Other rosacea
ICD-10 L71.8 is a billable code used to indicate a diagnosis of other rosacea.
L71.8 refers to 'Other rosacea,' a chronic inflammatory skin condition primarily affecting the face. It is characterized by facial erythema, papules, pustules, and telangiectasia. The condition can also manifest with ocular symptoms, including dryness and irritation of the eyes. The pathophysiology of rosacea involves a combination of genetic predisposition, environmental triggers, and immune dysregulation. The disease typically progresses through stages, starting with flushing and persistent redness, followed by the development of papules and pustules. Diagnosis is primarily clinical, relying on the identification of characteristic signs and symptoms, as well as the exclusion of other dermatological conditions such as acne vulgaris or perioral dermatitis. Diagnostic considerations may include a thorough patient history, physical examination, and, in some cases, skin biopsy to rule out other conditions. Effective management often requires a multidisciplinary approach, including dermatological treatments and lifestyle modifications to avoid known triggers.
Standard ICD-10-CM documentation requirements apply
Various clinical presentations within this specialty area
Follow specialty-specific billing guidelines
Standard ICD-10-CM documentation requirements apply
Various clinical presentations within this specialty area
Follow specialty-specific billing guidelines
L71.8 covers various forms of rosacea that do not fit into the more specific categories such as erythematotelangiectatic or papulopustular rosacea.
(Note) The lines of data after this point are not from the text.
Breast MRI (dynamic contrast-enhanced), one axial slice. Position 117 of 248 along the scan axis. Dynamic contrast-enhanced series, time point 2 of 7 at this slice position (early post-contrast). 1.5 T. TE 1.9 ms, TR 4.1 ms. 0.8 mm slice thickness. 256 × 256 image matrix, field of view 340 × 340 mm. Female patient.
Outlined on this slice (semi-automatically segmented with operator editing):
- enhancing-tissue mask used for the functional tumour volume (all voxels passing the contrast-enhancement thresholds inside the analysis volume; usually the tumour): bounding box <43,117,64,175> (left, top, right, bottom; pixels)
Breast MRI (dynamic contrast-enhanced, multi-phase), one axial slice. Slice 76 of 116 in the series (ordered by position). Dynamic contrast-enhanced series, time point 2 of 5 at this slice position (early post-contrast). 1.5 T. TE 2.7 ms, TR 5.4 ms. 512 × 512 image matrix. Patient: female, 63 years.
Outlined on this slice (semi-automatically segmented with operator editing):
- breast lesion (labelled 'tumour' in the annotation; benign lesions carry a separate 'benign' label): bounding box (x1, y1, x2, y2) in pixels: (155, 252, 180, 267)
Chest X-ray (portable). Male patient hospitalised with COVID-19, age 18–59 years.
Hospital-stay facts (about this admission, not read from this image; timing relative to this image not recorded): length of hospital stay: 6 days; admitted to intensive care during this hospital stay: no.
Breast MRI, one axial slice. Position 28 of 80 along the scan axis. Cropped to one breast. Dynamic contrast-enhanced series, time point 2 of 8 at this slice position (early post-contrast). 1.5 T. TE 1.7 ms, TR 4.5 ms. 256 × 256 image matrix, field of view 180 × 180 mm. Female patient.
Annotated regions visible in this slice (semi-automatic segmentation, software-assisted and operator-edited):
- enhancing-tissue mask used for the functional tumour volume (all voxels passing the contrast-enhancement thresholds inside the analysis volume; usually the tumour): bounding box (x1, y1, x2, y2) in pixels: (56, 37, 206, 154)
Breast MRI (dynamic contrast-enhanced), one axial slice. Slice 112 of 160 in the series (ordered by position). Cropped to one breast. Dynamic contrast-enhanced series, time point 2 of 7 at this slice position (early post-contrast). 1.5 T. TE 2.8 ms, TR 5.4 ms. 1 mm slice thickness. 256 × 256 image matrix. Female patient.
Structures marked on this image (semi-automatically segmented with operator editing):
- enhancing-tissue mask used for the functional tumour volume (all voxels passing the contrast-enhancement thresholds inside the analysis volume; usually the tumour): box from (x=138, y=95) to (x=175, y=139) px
This may include atypical presentations or mixed forms of rosacea that exhibit symptoms like flushing, redness, and inflammatory lesions.
L71.8 should be used when the patient's symptoms do not align with the specific types of rosacea defined by other codes. It is essential to document the unique aspects of the patient's condition that warrant this broader classification.
Documentation should include a detailed clinical history, physical examination findings, and any relevant diagnostic tests. Notes should clearly outline the symptoms, their duration, and any treatments attempted, as well as responses to those treatments.